__WORK TO COMPLETE__
Within the material below, how many lines include the word "Normal"? Only the number should be given.

*** EXTRACTED MATERIAL Section Begins ***

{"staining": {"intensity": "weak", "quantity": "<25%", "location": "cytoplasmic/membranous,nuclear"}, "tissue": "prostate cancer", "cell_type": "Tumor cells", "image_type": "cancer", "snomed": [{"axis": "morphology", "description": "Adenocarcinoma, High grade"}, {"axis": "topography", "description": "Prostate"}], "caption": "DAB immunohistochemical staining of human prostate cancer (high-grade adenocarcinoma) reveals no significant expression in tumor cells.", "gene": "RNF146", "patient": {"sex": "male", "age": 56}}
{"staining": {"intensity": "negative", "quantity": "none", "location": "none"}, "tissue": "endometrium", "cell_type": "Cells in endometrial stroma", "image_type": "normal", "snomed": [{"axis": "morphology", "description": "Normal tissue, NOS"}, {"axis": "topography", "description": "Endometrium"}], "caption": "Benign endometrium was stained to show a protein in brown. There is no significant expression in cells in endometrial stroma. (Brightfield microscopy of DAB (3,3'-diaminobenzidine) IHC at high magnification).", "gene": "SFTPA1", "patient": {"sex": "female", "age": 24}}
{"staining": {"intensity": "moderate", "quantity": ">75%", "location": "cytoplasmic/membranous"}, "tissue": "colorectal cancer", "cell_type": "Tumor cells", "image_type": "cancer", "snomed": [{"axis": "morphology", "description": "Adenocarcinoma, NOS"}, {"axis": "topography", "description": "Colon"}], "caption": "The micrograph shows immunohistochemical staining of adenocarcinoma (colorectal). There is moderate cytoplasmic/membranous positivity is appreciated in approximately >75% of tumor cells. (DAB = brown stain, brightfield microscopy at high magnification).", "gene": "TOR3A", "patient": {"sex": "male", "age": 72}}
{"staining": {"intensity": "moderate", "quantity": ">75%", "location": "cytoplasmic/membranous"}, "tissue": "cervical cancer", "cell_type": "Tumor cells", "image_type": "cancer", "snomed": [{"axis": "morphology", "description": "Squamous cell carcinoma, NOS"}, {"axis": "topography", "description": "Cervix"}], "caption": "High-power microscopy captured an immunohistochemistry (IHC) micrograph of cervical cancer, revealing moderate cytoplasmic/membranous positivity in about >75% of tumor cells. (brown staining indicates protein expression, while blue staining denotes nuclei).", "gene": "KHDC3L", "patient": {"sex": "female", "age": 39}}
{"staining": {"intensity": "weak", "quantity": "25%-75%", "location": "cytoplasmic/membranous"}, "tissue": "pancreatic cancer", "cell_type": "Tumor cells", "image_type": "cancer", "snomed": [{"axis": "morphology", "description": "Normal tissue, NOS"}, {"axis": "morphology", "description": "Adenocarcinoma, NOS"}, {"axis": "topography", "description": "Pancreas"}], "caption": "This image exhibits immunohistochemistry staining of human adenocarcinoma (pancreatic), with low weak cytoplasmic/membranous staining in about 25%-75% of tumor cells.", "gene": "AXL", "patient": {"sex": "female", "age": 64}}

*** EXTRACTED MATERIAL Section Ends ***

__EXERCISE OUTPUT__
2